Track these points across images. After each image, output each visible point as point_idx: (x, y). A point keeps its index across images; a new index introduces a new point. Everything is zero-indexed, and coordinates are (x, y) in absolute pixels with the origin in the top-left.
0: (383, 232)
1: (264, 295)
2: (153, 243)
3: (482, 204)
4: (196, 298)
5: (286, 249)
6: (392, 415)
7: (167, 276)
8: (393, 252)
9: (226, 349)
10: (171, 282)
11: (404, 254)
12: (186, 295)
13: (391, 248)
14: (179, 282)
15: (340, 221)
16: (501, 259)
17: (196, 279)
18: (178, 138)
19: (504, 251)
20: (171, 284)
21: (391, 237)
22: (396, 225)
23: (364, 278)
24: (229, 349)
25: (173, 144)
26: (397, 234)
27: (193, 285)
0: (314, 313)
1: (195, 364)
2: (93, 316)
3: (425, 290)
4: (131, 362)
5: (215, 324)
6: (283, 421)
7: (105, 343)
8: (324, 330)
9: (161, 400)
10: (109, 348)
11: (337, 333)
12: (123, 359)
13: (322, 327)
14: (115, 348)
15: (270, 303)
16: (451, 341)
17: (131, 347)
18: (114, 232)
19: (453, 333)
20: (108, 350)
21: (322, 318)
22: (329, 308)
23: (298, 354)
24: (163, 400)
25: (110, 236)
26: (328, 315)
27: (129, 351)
★ ★ ★ ★ ★
= What needs to be done =
The records above should be restated word for word, please.

= Solution for this exercise =
Track these points across images. After each image, output each visible point as point_idx: (x, y). A point keeps its index across images; a new index introduces a new point. Everything is zero-indexed, and coordinates are (x, y) in absolute pixels with the origin in the top-left.
0: (383, 232)
1: (264, 295)
2: (153, 243)
3: (482, 204)
4: (196, 298)
5: (286, 249)
6: (392, 415)
7: (167, 276)
8: (393, 252)
9: (226, 349)
10: (171, 282)
11: (404, 254)
12: (186, 295)
13: (391, 248)
14: (179, 282)
15: (340, 221)
16: (501, 259)
17: (196, 279)
18: (178, 138)
19: (504, 251)
20: (171, 284)
21: (391, 237)
22: (396, 225)
23: (364, 278)
24: (229, 349)
25: (173, 144)
26: (397, 234)
27: (193, 285)
0: (314, 313)
1: (195, 364)
2: (93, 316)
3: (425, 290)
4: (131, 362)
5: (215, 324)
6: (283, 421)
7: (105, 343)
8: (324, 330)
9: (161, 400)
10: (109, 348)
11: (337, 333)
12: (123, 359)
13: (322, 327)
14: (115, 348)
15: (270, 303)
16: (451, 341)
17: (131, 347)
18: (114, 232)
19: (453, 333)
20: (108, 350)
21: (322, 318)
22: (329, 308)
23: (298, 354)
24: (163, 400)
25: (110, 236)
26: (328, 315)
27: (129, 351)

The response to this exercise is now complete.